Se da Brindisi ci si sposta a Fasano, ci s'imbatte in un'altra sconcertante vicenda: il sindaco della città, Sante Nardelli ha subito ventun processi; conclusi tutti con assoluzione. "Diversi procedimenti", dice Nardelli, "li ha avviati quello stesso pubblico ministero che si è occupato dell'architetto Attolini. Mi sono fatto 17 giorni agli arresti, e dopo gli accertamenti patrimoniali, sono stato prosciolto.

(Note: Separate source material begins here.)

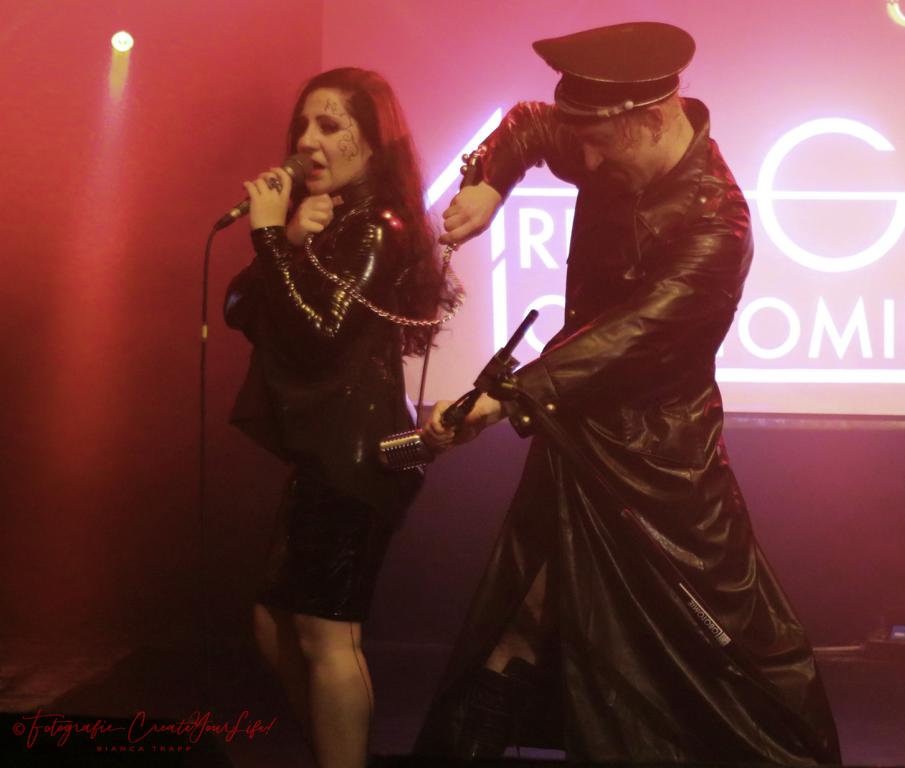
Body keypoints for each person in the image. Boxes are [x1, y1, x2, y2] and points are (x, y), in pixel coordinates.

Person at [413, 22, 841, 765]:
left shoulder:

Pensate che mi contestarono addirittura la tentata concussione per aver sollecitato l'assunzione di un dipendente che non è mai avvenuta".

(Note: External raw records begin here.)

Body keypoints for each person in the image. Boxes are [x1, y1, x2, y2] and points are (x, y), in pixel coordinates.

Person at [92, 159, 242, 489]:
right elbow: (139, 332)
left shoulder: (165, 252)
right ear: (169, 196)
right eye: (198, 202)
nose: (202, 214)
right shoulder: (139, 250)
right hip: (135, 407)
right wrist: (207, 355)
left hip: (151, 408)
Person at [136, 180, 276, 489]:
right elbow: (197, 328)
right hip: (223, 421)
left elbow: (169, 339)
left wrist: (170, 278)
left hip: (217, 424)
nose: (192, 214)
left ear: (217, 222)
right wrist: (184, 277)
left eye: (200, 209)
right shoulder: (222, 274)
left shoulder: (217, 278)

Lelio Luttazzi, l'indimenticabile animatore di Hit Parade che si vide stroncata la carriera a causa di una falsa accusa che lo portò ingiustamente in carcere, rivivendo quello che aveva dovuto subire e patire quando scoppiò il caso Tortora, spezzò il riserbo che si era imposto: "Una volta passato il Castello Kafkiano della Giustizia", scrisse, "si diventa pavidi e vili La responsabilizzazione dei P.M.: affermano che è impensabile, perché li paralizzerebbe. Allora propongo: che il Consiglio Superiore della Magistratura faccia un controllo annuale, biennale o triennale sulle schede di tutti i P.M.; quelli i cui imputati, dimessi perché assolti dopo un'ingiusta carcerazione, superano un prestabilito tetto numerico, vadano al Civile, fuori dalle scatole!".

Era, a ben vedere, una proposta estremamente ragionevole. Per questo, naturalmente, è caduta nel vuoto.